Leave out every line before the one containing "### Load Flow Analysis", and set down that line and the rest through the end of the listing exactly.

> EXTRACTED ENTRIES:
============================================================
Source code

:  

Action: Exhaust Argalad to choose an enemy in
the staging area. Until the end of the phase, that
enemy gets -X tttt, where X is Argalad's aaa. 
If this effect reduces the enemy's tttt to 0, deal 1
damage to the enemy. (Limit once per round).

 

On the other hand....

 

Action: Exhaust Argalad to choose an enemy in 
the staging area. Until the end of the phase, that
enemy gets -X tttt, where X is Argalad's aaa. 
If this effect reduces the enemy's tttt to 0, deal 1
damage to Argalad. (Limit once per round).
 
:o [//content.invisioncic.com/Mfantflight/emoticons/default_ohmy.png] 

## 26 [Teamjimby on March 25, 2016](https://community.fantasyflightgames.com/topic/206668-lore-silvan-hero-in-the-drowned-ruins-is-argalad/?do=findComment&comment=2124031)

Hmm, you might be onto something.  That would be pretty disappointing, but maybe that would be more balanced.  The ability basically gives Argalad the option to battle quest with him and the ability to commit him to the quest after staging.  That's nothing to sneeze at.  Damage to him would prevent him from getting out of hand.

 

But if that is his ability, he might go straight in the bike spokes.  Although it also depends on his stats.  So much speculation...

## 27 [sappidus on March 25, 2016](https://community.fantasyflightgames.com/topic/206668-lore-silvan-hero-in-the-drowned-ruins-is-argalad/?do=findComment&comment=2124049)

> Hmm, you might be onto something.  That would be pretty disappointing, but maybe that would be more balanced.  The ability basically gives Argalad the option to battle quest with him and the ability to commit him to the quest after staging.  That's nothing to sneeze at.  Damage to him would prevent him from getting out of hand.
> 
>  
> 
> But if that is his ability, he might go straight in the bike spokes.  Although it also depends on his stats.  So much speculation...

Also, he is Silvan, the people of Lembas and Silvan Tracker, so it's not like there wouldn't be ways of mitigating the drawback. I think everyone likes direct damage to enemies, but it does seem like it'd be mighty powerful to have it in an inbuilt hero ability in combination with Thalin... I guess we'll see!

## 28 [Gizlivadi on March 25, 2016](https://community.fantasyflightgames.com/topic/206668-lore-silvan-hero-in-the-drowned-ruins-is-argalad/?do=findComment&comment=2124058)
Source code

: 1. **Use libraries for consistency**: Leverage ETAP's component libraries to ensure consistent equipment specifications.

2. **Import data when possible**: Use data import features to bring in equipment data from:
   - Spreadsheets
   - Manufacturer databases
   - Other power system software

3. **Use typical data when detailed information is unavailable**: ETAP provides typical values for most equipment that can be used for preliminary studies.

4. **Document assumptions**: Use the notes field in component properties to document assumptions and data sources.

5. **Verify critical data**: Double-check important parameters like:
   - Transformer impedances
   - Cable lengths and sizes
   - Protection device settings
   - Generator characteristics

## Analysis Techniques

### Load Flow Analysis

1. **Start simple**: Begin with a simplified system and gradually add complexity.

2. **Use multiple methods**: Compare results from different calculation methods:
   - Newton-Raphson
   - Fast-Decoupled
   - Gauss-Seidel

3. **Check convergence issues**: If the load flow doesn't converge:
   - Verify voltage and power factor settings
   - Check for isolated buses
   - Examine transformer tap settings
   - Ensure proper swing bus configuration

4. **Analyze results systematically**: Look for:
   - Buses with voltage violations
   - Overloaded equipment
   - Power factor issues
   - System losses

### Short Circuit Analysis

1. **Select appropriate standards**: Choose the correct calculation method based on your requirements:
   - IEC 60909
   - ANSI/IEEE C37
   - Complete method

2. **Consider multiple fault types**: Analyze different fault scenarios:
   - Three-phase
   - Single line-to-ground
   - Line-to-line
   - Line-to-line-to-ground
============================================================
> EXPECTED ANSWER:
### Load Flow Analysis

1. **Start simple**: Begin with a simplified system and gradually add complexity.

2. **Use multiple methods**: Compare results from different calculation methods:
   - Newton-Raphson
   - Fast-Decoupled
   - Gauss-Seidel

3. **Check convergence issues**: If the load flow doesn't converge:
   - Verify voltage and power factor settings
   - Check for isolated buses
   - Examine transformer tap settings
   - Ensure proper swing bus configuration

4. **Analyze results systematically**: Look for:
   - Buses with voltage violations
   - Overloaded equipment
   - Power factor issues
   - System losses

### Short Circuit Analysis

1. **Select appropriate standards**: Choose the correct calculation method based on your requirements:
   - IEC 60909
   - ANSI/IEEE C37
   - Complete method

2. **Consider multiple fault types**: Analyze different fault scenarios:
   - Three-phase
   - Single line-to-ground
   - Line-to-line
   - Line-to-line-to-ground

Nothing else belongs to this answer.